- [ARTICLE]:
I wonder if anyone successfully grows Clematis montana in Toronto area without protecting them in any way in winter? I am struggling with keeping my hydrangea macrophylla blooming and do not want to add another useless plant to my garden.
Thank you for contacting the Toronto Master Gardeners.
Clematis generally fall into three different categories, based on bloom time. They bloom on either last seasons growth or on new growth. You will need to determine which variety of clematis you have growing by your porch before going ahead and pruning.
Clematis montana is an early flowering group of clematis. They typically bloom in April and May, from buds produced during the last growing season. These plants are pruned immediately after blooming, but no later than the end of July in order to give the plant enough time to produce new buds for next year. Start by removing shoots that have bloomed. If necessary remove dead or damaged stems. If growth is congested then cut out older stems to the base and thin the rest. Avoid cutting far into the main woody trunks. Cutting off too much may affect next years flowering. This group includes C. alpina, C. macropetala, C. armandii, C. montana, and C. chrysocoma.

- [SUPPLIED RECORDS]:
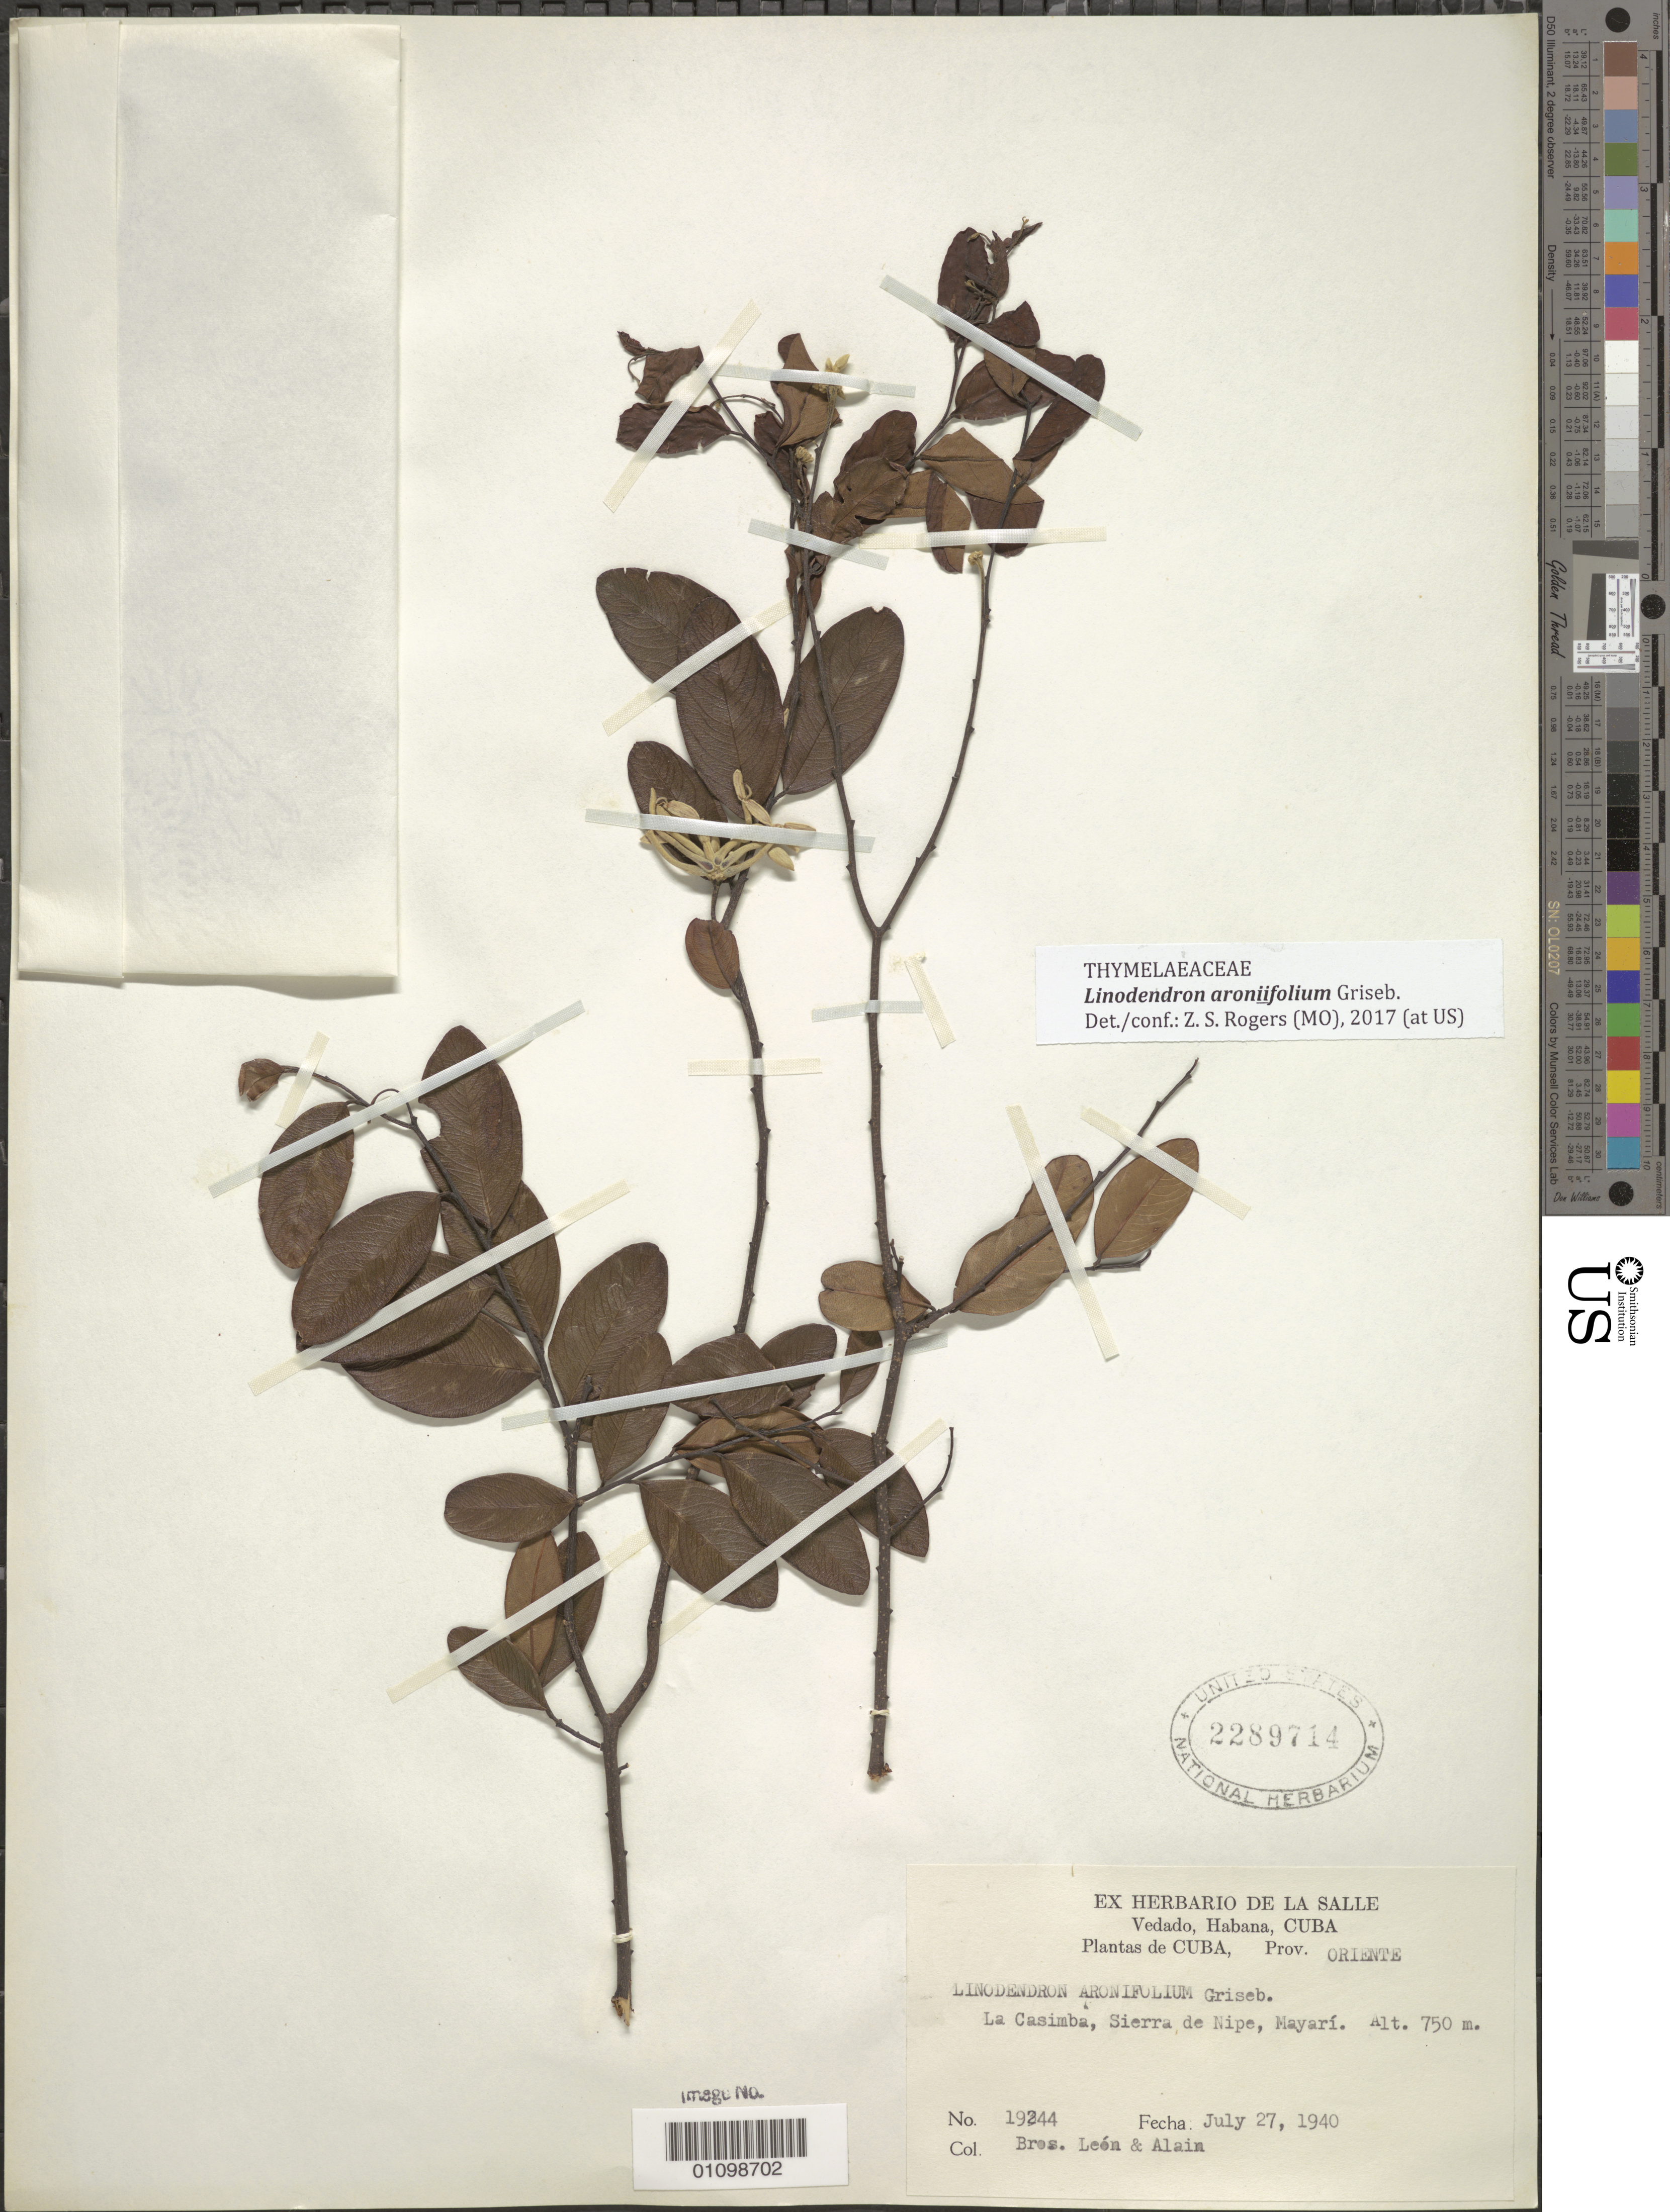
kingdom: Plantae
...
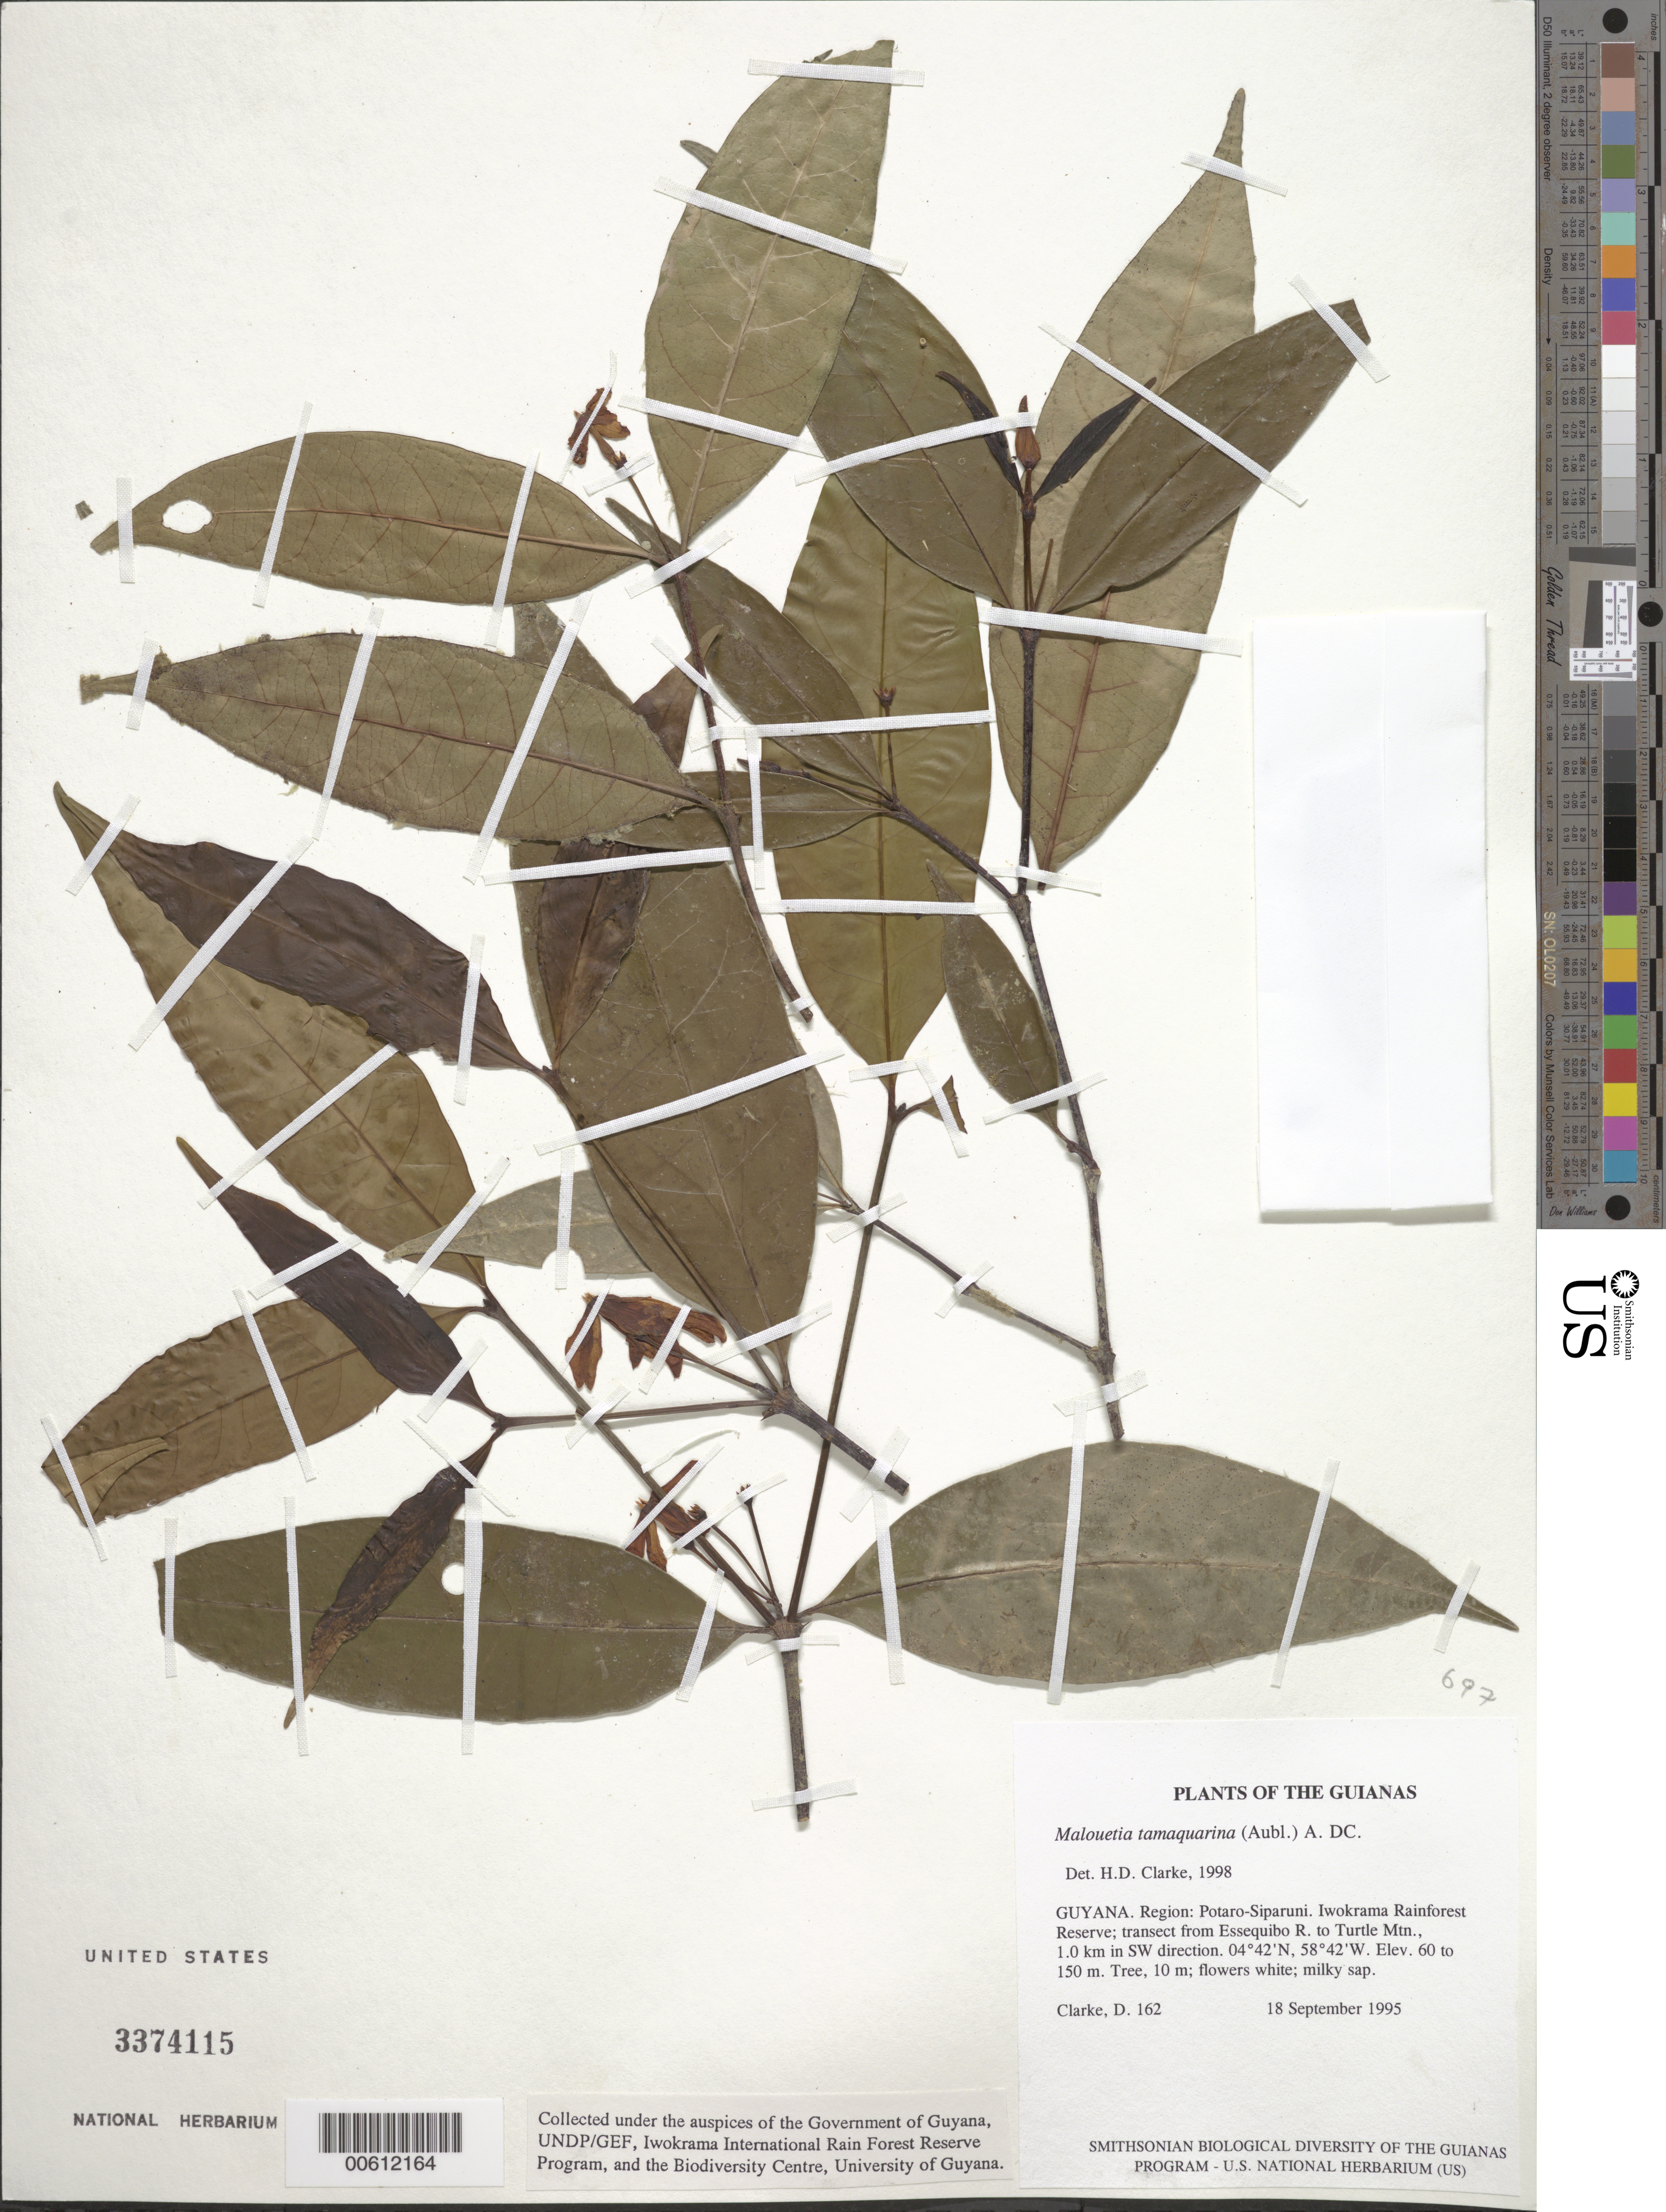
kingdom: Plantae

- [JOB A]:
Answer these from the text on clematis, one line each:
(i) Which plant does the person asking already struggle to keep blooming?
(ii) In which months does Clematis montana typically bloom?
(iii) By when at the latest should these plants be pruned?
- [JOB B]:
Go on with the text on clematis from the point where it stops.

- [REPLY A]:
(i) Hydrangea macrophylla.
(ii) April and May.
(iii) No later than the end of July.

- [REPLY B]:
Within this group of Clematis are a number of varieties; depending on which on you choose will determine whether they are hardy in our zone or not. For example C. montana ‘Tetrarose’ is hardy to zone 5a, whereas C. montana ‘Elizabeth’ is hardy to zone 6 and depending on where you live in the GTA you might be pushing the envelop with a zone 6 plant.
Toronto’s hardiness zone is 6. However, areas of the city exposed to wintery blasts may be closer to zone 5. When determining plant hardiness you must pay particular attention to the plant label. The Canadian approach is is very different from that of the US Department of Agriculture (USDA), which bases its system on average annual minimum temperatures; the USDA considers Toronto to be in Zone 5.
The following information on determining plant hardiness is from one of our earlier posts:
“To determine zone number, Canada uses a formula that consists of 7 climate variables. Canada’s hardiness map is divided into 9 zones (from 0, which is the harshest, to 8, the mildest; sub zones (e.g., 5a or 5b) are provided for all zones except 8, which consists of 8a only). Toronto is generally considered Zone 6.
As well, in Canada, a hardiness zone change is afoot, with Toronto gradually moving from Zone 6a to 7a, based on updates using more recent data. For example, see Natural Resources Canada’s Plant Hardiness Zone by Municipality . Note that the “hardiness index” has changed in Toronto from 62 [1961-1990 data; this number corresponds to zone 6a] to 70 [1981-2010 data; this number corresponds to zone 7a]. See also Natural Resources Canada’s Extreme Minimum Temperature Models
It is important to be aware that, in some pockets of the GTA, the zones may be higher or lower. For example, if your garden is closer to Lake Ontario, it may be in Zone 6b or even 7. Further from the lake or in a more exposed area, your garden could be in Zone 5a or 5b. (in terms of Canadian Zones)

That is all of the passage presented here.